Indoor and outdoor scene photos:
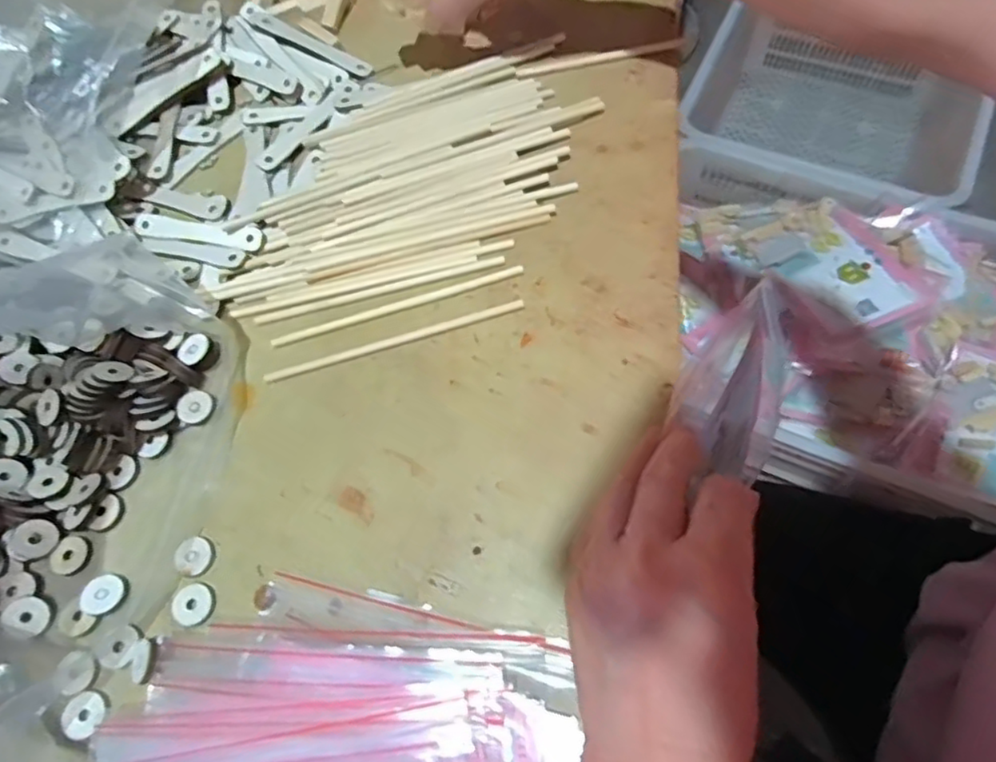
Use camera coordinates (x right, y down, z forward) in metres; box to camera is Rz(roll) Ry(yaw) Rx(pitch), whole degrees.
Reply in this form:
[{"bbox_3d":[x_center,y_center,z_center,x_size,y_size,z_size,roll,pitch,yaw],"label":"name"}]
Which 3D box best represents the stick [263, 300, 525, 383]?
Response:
[{"bbox_3d":[-0.058,-0.023,0.349,0.148,0.005,0.006,-15,65,-5],"label":"stick"}]

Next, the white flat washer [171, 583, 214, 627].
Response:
[{"bbox_3d":[-0.146,0.106,0.300,0.019,0.004,0.018,-2,64,4],"label":"white flat washer"}]

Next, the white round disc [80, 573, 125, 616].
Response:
[{"bbox_3d":[-0.191,0.103,0.305,0.020,0.005,0.019,-2,64,4],"label":"white round disc"}]

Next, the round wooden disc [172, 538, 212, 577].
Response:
[{"bbox_3d":[-0.150,0.087,0.311,0.017,0.005,0.017,-2,64,4],"label":"round wooden disc"}]

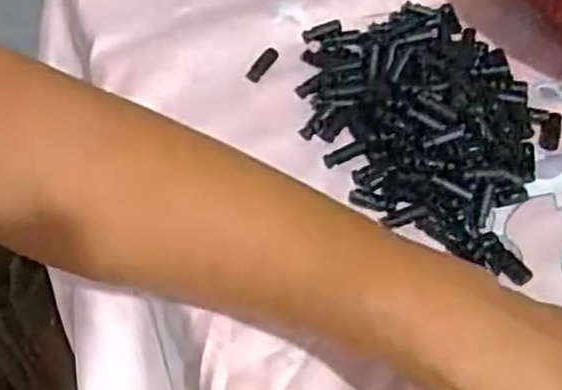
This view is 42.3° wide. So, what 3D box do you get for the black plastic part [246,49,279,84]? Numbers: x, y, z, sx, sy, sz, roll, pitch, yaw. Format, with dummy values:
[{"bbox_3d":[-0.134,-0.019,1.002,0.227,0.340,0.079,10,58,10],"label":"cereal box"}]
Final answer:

About this task: Across the records, count the lines holding the string "Next". Give the number and stop.

Response to the exercise: 3